Analysts believe that the General Electric’s bankruptcy may become a trigger by analogy with the collapse of Lehman Brothers in 2008. During October alone, against the background of large security sales, the stock markets of the US, Europe and Asia has lost about 5 billion US dollars, which has turned out to be the biggest drawdown since 2008.
Based on the quarterly statements, the corporation has demonstrated a negative dynamics in 6 of 8 sectors. If 2 years ago this company demonstrated some income in all of its fields of work, then in 2019-2020 years, 6 of them will hardly break even or possibly show some losses at all.

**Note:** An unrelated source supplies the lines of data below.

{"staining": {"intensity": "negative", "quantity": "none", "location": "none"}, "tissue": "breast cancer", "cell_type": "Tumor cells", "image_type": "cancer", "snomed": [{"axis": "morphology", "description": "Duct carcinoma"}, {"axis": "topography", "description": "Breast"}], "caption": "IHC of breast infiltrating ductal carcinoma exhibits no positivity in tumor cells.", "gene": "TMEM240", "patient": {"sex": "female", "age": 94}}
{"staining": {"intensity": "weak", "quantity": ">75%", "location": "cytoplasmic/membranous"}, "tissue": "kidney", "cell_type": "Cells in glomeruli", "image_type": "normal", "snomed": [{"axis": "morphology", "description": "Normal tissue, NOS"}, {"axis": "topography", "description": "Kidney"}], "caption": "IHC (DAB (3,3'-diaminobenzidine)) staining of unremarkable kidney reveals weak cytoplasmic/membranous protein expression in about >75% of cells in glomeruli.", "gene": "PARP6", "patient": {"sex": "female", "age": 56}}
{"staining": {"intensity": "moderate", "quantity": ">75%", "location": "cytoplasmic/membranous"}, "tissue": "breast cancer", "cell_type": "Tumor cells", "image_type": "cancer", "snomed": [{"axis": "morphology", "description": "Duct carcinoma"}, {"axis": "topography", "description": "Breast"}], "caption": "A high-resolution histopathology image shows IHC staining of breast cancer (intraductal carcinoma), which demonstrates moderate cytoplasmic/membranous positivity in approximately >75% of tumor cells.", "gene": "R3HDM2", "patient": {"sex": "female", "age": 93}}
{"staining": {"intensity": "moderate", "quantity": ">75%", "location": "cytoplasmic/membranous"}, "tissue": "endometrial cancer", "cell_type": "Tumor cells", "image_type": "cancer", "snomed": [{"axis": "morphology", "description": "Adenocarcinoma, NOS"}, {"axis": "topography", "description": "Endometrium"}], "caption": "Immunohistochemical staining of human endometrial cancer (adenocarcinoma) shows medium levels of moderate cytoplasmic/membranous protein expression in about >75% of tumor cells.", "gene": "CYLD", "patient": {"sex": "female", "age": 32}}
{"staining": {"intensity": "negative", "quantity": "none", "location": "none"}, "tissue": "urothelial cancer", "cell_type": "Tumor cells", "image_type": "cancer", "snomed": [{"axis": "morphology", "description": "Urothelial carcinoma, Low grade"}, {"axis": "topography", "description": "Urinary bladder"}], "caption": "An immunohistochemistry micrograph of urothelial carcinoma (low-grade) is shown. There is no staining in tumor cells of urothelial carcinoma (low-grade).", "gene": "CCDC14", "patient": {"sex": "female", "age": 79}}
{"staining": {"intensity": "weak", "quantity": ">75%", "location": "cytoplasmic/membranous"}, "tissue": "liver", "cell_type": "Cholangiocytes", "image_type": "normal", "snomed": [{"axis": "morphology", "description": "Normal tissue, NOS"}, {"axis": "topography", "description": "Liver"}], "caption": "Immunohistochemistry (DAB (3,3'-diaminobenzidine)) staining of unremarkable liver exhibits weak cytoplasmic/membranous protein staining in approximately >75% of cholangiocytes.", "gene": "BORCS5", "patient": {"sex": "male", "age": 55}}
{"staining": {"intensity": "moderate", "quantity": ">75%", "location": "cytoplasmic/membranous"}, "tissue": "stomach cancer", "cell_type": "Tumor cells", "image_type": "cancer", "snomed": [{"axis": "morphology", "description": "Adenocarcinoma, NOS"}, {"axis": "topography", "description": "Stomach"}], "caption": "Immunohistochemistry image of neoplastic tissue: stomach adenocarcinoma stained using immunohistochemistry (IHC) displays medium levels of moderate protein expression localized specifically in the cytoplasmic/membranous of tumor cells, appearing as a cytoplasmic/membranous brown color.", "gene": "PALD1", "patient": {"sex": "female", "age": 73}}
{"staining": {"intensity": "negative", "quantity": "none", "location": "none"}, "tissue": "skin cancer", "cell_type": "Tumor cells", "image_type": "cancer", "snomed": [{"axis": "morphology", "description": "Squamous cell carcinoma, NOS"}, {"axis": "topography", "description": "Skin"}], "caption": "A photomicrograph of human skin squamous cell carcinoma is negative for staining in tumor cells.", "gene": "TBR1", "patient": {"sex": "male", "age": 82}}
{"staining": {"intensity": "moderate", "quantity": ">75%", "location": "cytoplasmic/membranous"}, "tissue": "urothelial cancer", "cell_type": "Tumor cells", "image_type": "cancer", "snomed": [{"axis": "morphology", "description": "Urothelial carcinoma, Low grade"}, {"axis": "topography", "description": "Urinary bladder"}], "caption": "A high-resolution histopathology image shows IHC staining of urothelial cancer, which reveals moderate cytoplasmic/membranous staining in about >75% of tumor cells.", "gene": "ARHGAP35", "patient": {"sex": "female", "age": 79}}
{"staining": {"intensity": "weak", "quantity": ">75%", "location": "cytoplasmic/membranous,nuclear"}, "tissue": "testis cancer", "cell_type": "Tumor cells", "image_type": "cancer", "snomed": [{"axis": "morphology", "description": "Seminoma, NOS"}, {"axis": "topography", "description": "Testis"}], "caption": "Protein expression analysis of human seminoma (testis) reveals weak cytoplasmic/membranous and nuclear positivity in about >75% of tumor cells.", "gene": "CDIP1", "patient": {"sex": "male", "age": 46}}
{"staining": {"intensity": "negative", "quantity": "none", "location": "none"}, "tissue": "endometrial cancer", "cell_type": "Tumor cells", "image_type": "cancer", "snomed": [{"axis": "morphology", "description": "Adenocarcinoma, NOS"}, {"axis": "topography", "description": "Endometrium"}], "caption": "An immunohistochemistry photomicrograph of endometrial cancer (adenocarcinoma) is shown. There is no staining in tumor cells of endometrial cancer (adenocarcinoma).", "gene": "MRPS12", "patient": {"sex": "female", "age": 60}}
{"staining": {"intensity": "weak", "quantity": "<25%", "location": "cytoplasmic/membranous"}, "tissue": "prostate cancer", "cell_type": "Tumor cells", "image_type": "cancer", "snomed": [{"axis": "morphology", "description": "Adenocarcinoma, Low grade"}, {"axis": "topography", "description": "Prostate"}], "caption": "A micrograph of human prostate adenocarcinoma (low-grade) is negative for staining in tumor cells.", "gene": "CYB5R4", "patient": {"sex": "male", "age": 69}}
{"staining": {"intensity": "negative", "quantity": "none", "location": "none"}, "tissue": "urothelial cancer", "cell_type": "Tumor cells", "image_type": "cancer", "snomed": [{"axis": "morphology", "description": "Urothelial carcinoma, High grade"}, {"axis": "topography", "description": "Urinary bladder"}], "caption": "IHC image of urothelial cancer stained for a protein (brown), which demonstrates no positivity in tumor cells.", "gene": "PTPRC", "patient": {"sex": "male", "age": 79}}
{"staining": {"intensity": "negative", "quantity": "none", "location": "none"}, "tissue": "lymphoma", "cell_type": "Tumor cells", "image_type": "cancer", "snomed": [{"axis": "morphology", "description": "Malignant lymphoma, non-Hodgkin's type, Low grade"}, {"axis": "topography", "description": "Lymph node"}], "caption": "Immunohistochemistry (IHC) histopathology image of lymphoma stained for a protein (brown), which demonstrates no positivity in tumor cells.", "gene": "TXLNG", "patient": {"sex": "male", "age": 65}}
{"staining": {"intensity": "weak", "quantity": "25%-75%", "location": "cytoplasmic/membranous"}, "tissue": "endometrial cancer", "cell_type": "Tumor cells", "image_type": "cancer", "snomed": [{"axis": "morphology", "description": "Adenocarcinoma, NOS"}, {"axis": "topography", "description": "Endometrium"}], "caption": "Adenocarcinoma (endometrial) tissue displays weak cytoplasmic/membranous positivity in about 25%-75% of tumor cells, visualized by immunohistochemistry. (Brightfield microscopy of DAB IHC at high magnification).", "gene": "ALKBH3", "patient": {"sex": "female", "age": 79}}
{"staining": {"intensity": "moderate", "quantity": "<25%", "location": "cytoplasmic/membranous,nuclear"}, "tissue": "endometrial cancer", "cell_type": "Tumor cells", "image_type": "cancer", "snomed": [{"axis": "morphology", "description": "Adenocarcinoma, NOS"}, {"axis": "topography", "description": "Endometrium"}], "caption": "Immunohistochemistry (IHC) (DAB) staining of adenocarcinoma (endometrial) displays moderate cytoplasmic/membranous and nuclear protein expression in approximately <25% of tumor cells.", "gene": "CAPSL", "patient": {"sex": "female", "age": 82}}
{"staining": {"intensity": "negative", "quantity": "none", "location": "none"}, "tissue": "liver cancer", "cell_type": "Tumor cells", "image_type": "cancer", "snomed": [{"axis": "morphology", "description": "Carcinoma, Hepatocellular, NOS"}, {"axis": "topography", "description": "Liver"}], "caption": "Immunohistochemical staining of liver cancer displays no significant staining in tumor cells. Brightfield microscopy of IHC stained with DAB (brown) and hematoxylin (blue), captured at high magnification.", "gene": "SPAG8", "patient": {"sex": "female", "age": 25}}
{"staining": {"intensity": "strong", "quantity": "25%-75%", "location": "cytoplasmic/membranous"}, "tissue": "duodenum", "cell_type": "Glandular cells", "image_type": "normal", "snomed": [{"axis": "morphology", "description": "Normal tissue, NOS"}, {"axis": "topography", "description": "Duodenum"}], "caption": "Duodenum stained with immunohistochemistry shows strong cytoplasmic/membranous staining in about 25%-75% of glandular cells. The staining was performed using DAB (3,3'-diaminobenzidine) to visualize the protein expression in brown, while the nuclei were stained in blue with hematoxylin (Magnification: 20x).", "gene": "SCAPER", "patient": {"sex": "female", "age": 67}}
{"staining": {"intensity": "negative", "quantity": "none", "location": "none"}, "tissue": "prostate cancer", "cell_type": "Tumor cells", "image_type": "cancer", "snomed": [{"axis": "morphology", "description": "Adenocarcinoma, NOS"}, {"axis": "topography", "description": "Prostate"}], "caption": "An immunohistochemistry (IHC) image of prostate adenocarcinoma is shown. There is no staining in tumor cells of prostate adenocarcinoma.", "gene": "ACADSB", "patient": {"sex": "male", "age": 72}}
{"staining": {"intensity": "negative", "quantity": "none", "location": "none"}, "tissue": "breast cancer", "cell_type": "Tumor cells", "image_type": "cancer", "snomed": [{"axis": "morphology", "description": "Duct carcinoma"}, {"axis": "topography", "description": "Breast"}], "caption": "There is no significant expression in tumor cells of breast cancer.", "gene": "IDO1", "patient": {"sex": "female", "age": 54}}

Investors are even more concerned about the General Electric’s obligations, which in October have been decreased by rating agencies by two stages at once. Within next two years, GE will be obliged to pay the biggest debt among companies with the same rating level. And bearing in mind that its capitalization is 1.5 times lower than its total debt, the probability of a default within next 2-3 years remains at high. Analysts also state that around 50% of the investment grade obligations amounting to 5 billion US dollars have pretty low rating and the General Electric’s obligations sale will cause a wave of instant sell-off and default of its securities.
Other US corporations also have a tough time:
– Ford. One of the biggest carmakers is close to its bankruptcy. The company is within an inch of decreasing in Moody’s and S&P rating. These problems relate to the growth in production costs and trade wars, because of which its sales has crashed in China. In 2019 Ford will be obliged to return around 15 billion US dollars of its debt with the projected profits that will only be equal to 5.3 billion US dollars in 2018.
The world’s biggest beer production company is also at the risk of its rating decrease due to the growth of a debt load of profits before taxes by 5.4 times. This means that the company will at least have to declare off dividend payout, which will definitely have implications for its shares cost.
– Dr Pepper, Campbell Soup.
These companies also have the same type of problems related to its debt service and current liquidity ratio. It is still too early to mention any default, but 2019 and 2020 may become a hard test for these corporations. Another problem is the rate growth due to which the debt service cost is increasing.
Not all investors share the opinion regarding the potential bankruptcy of General Electric. It is inappropriate to compare this corporation with Lehman Brothers, because its shares are popular among pension funds and individuals preferring long-term accumulated investments. The government of the United States of America will hardly let this industrial giant fall – on the contrary, it will give it a support or restructure its debt. This means that there is a sense to wait for the US stock market retracement and to purchase the General Electric’s shares at their minimal cost with the 5-10 years horizon.
It is hard to predict which scenario will become real. So far the shares of General Electric and of some other large corporations are traded at the “garbage” level. The default of GE is still possible and this will automatically cause the bankruptcy of some part of its investors. In case it happens, there will be a probability of a chain reaction that will lead to the global recession following 2008.